SOURCE TEXT >>

My son loudly rejects confinement of all types. My son bangs on the front door to go outside. My son does not prefer bulky jackets, rear-facing seats, long diaper changes, etc. He hated his playpen, a hand-me-down hot pink, teal and purple Graco Pack n Play. He could go a few minutes or less. My husband and I called it the wack n play.
Playpens are now called 'playards', which is 1.) not a word. The autocorrect function in Blogger repeatedly changes placard to placard to placard. See what I mean? And, 2.) the term placard, playard, d*mn it, is inaccurate. A yard is a yard, and a pen is a pen.
On a recent trip to my parents' house, we set up the pen in my old bedroom. As usual, my son was teething and was difficult to put to sleep. I finally settled him and while stooping over the pen, he slipped. I had him by a leg and the back of his neck. He woke up. As I soothed him back to sleep, my husband packed up the pen and laid blankets on the floor. My son slept well.

TASK SET >>
1. In the playpen post, what nickname did the writer and the husband give the playpen?
2. Reproduce the stretch of the playpen post from "Playpens are now" through "pen is a pen.".
3. Decide whether each statement agrees with the playpen post, answering yes or no and quoting the words that settle it: (a) The playpen had been handed down. (b) The son slept poorly on the blankets laid on the floor. (c) At the parents' house, the pen was set up in the living room.
The material that comes next is separate from the playpen post.

MATERIAL SUPPLIED >>
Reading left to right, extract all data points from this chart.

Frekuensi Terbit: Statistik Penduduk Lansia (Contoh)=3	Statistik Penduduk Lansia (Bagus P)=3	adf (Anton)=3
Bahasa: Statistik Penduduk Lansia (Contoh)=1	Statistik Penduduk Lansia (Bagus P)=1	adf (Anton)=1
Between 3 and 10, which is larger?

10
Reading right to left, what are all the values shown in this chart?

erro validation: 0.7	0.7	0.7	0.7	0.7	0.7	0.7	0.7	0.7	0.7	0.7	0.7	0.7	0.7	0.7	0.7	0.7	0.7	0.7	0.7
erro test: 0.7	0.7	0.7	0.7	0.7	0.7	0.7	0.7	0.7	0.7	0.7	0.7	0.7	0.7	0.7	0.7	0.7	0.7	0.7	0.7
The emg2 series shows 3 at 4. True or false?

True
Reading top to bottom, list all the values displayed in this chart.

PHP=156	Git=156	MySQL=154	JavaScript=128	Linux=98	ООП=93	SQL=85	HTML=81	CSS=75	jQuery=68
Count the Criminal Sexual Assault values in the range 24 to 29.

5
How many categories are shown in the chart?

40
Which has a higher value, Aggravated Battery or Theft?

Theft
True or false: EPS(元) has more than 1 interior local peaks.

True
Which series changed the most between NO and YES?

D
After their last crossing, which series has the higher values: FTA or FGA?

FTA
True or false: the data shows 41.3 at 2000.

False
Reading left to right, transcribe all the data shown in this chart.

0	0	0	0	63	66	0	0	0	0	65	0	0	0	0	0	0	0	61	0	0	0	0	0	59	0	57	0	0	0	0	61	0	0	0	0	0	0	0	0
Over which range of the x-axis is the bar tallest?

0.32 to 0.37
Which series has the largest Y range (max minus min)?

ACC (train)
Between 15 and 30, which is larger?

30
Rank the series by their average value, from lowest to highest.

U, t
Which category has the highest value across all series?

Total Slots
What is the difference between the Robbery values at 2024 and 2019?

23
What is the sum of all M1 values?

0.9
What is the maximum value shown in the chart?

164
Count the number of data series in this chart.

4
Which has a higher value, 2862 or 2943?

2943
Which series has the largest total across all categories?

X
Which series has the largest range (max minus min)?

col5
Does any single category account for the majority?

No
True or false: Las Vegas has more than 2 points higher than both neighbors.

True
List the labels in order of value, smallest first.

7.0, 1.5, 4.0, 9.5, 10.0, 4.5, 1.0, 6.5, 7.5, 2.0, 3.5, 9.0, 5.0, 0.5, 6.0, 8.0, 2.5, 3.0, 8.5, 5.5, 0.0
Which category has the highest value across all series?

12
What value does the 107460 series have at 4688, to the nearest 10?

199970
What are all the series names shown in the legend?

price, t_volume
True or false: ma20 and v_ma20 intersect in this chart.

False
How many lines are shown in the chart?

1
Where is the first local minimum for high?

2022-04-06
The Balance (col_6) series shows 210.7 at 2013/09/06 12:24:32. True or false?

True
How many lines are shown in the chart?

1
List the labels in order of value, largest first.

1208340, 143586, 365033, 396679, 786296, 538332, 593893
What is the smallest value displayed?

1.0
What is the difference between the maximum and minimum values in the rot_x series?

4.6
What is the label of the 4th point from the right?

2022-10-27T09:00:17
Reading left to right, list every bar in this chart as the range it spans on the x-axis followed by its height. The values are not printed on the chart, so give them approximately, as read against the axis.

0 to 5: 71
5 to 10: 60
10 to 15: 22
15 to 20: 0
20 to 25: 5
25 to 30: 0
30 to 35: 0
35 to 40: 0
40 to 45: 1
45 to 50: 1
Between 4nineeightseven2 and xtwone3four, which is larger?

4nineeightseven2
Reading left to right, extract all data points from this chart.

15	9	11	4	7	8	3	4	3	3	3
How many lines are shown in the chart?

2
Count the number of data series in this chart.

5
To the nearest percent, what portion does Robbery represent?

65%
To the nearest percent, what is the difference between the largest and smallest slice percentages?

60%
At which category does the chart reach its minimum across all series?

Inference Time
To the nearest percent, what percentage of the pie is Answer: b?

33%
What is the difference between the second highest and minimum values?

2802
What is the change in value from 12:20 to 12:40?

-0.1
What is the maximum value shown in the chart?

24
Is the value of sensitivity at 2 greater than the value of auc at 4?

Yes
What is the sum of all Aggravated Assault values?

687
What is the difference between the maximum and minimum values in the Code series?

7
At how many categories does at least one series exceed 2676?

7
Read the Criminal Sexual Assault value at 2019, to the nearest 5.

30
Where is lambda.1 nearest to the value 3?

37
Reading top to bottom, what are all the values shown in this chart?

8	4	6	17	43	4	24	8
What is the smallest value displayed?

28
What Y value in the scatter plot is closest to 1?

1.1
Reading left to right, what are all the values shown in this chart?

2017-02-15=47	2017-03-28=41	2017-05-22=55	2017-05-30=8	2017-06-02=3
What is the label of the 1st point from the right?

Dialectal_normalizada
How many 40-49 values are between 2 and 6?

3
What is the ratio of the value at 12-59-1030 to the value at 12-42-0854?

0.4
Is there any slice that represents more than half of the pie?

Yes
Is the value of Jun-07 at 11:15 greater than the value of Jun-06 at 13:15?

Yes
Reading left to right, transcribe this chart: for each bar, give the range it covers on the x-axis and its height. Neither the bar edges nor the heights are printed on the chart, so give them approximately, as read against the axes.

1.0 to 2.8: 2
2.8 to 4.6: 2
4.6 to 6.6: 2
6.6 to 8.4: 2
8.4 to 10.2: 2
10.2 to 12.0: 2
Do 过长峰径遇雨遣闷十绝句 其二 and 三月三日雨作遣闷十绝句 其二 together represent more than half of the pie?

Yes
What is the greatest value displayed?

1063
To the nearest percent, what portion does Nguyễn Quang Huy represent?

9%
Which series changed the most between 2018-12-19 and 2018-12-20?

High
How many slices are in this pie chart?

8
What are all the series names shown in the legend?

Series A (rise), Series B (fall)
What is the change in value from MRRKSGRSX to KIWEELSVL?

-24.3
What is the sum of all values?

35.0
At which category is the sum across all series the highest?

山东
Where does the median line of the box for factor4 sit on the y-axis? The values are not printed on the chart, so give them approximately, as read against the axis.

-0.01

EXPECTED RESPONSES >>
1. They called it the wack n play.

2.
Playpens are now called 'playards', which is 1.) not a word. The autocorrect function in Blogger repeatedly changes placard to placard to placard. See what I mean? And, 2.) the term placard, playard, d*mn it, is inaccurate. A yard is a yard, and a pen is a pen.

3.
(a) Yes: "a hand-me-down hot pink, teal and purple Graco Pack n Play"
(b) No: "My son slept well."
(c) No: "we set up the pen in my old bedroom"